Surprisingly, I found that I did not get upset as I was presented with this continual assault on my computing platform. I just decided I would fix it all, piece by piece.
I called Lenovo and asked them about what the technician had told me. They informed me that he was incorrect and arranged to have another technician who understood that one had to boot from the program using a floppy (How passé! One would think that in this day in age we could at least boot off of USB flash memory for this kind of operation…) that enters the serial number rather than double-click it from the operating system.
Armed with my new serial number - embedded system board, I proceeded to troubleshoot the ongoing bluescreens. One nice feature of Vista is that it keeps a log of all system failures (separate from the event log) and associated files. So all the memory dumps were there and available for me to analyze with the Windows debugger. My research showed that the issue was with the wireless driver for the Lenovo / Atheros chipset on my system. My hypothesis is that either the Lenovo system update or Microsoft update saw the hardware and provided the wrong update to this driver, as I was able to confirm that a system update happened on the 18 of June, which is the date of the updated driver and the date that the bluescreen problem started. I was able to resolve the issue by removing the driver and then reinstalling the driver from a fresh download package.
I then noticed that when I tried to back up the computer using the new Microsoft backup program, I received an inormative message, “An error occurred. The following information may help you to resolve the problem: Catastrophic failure (0x8000FFFF)”. I could just imagine how an average user would respond to that message. Oh, thanks for that, very helpful!

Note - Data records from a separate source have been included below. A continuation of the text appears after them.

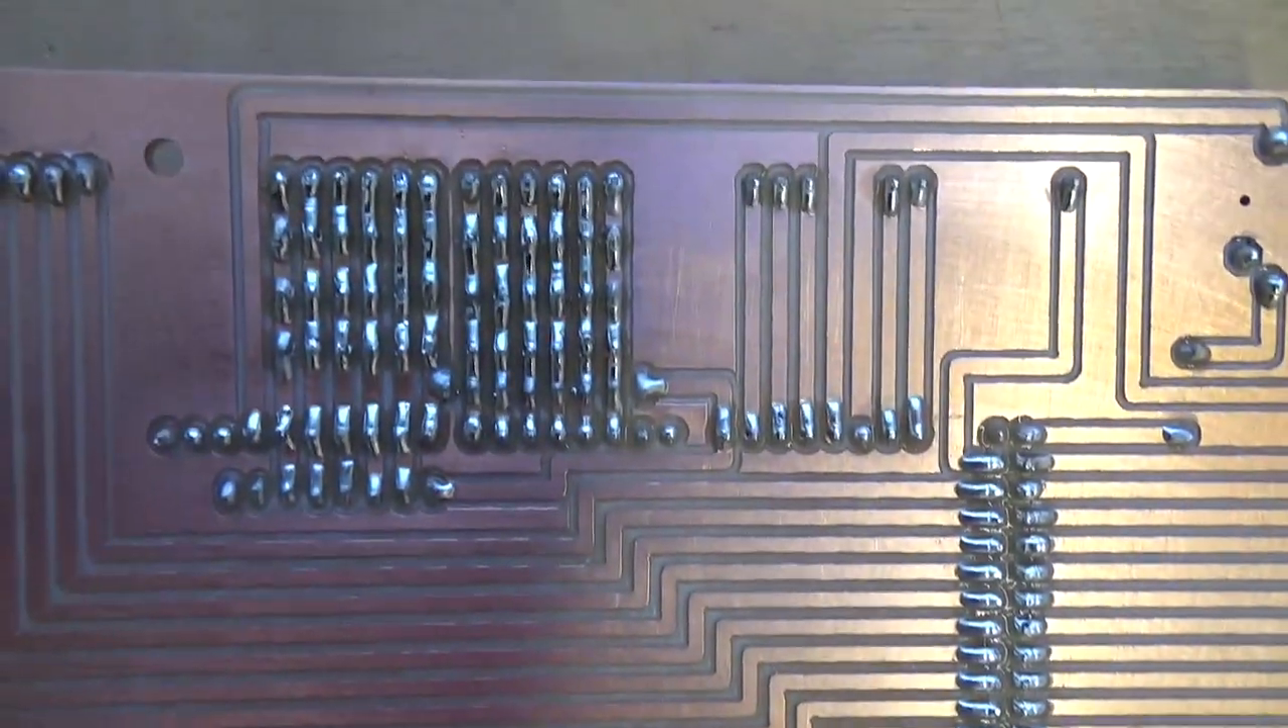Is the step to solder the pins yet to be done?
No.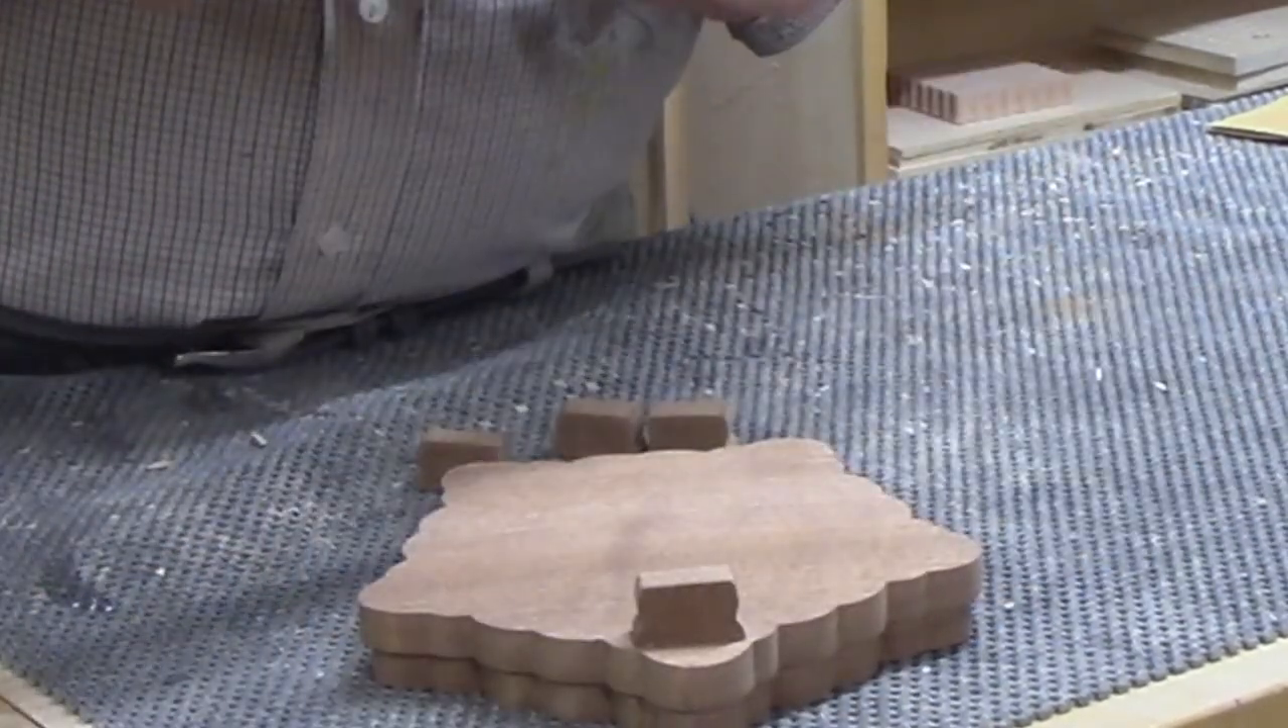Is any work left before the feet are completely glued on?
Yes.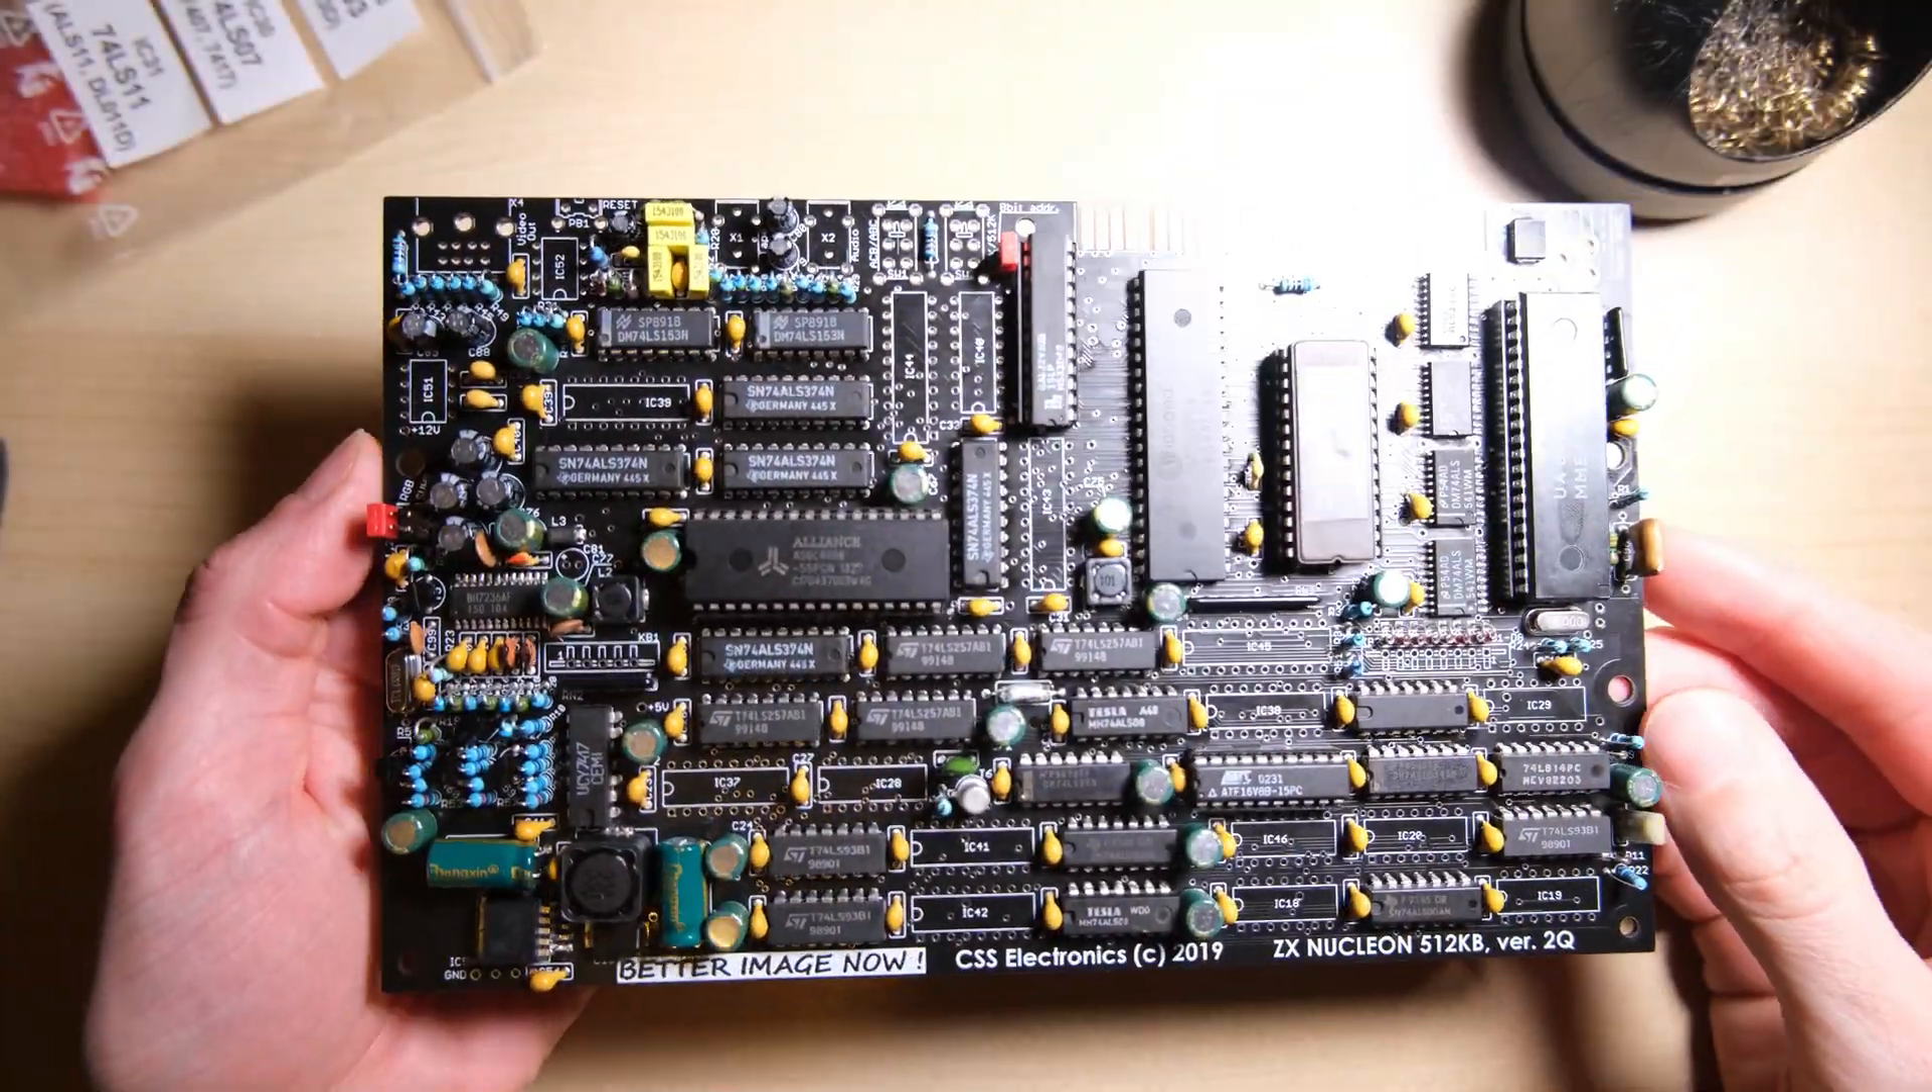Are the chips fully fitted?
No.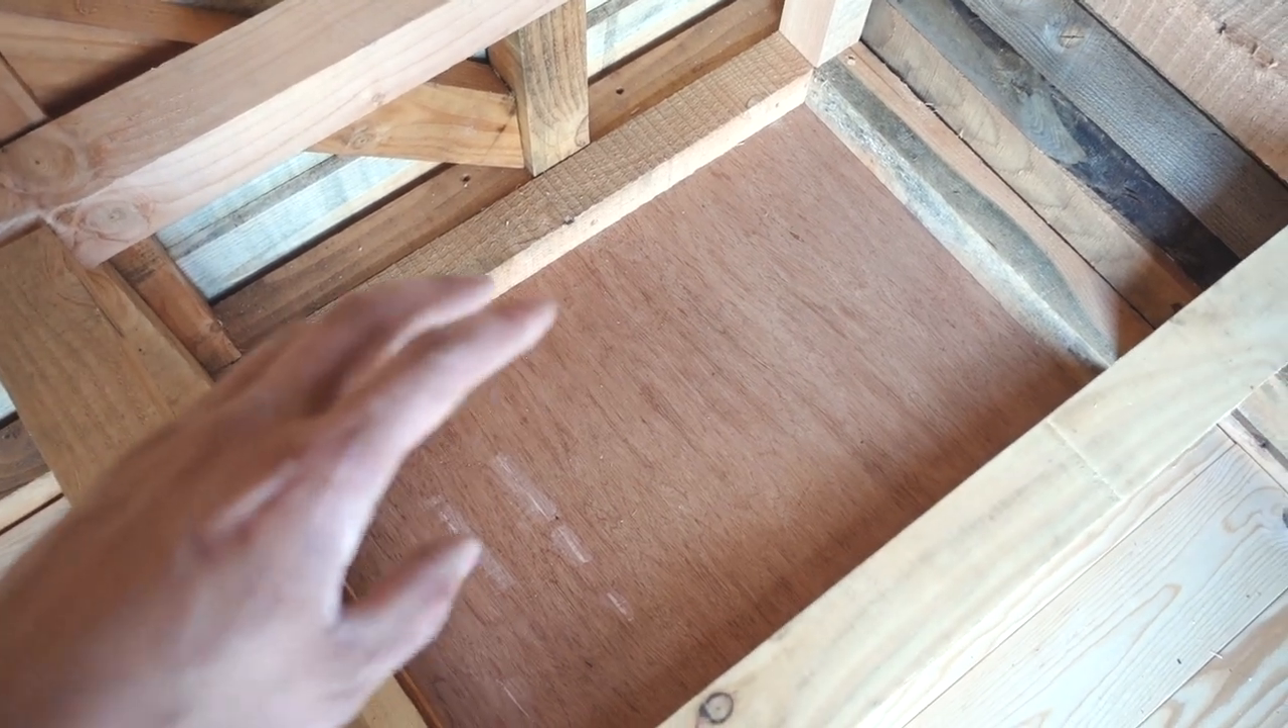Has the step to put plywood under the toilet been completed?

I proceeded to check the event log and found that the NTFS file system reported errors and suggested that I run chkdsk. So I did. Or, at least I tried to. But no matter what I did, on reboot, chkdsk would not run. I am apparently not the only person to experience this issue. I figured out that if I booted into the recovery partition and then to the command prompt that I could run chkdsk and was able to run it successfully. It found quite a lot of errors and corrected these. I hypothesize now that this was the actual source of many of these issues, as the initial problem where the machine would not boot properly may have been caused by a bad write to the drive.
Having repaired the disk to pristine state, I rebooted. Oh dear. Now the system informed me that a Windows dll was corrupted and continuously popped up a message box to remind me. Hmm. Well, at least I was provided with the name of the dll, so back to the recovery console I went and performed a manual copy of that dll from the recover partition to c:\windows\system32. I rebooted, saw no errors, the event log looked clean (and still does several days later).
I have now gotten the machine back to a stable state and am back up on daily backups. Altogether, it has now taken me about one month to re-stabilize this system which started out as being so wonderfully smooth I could not believe it. Maybe that was the problem all along.
In any case, what is clear to me is that no computer is free of problems, and to expect that from anything in life is something I consider to be unrealistic. If a typical user faced these issues, I loathe to think what they would do without a full battery of technical support staff on hand to assist them. The lesson? The compelling illusion of the perfect computer is so pervasive we often forget that there are many possible responsibilities that come with operating a complex piece of machinery. It is ironic that the user interfaces we strive to build often support that illusion. And yes, we do want to make it easier for people to use computers, however, we must not ourselves be seduced by the metaphor.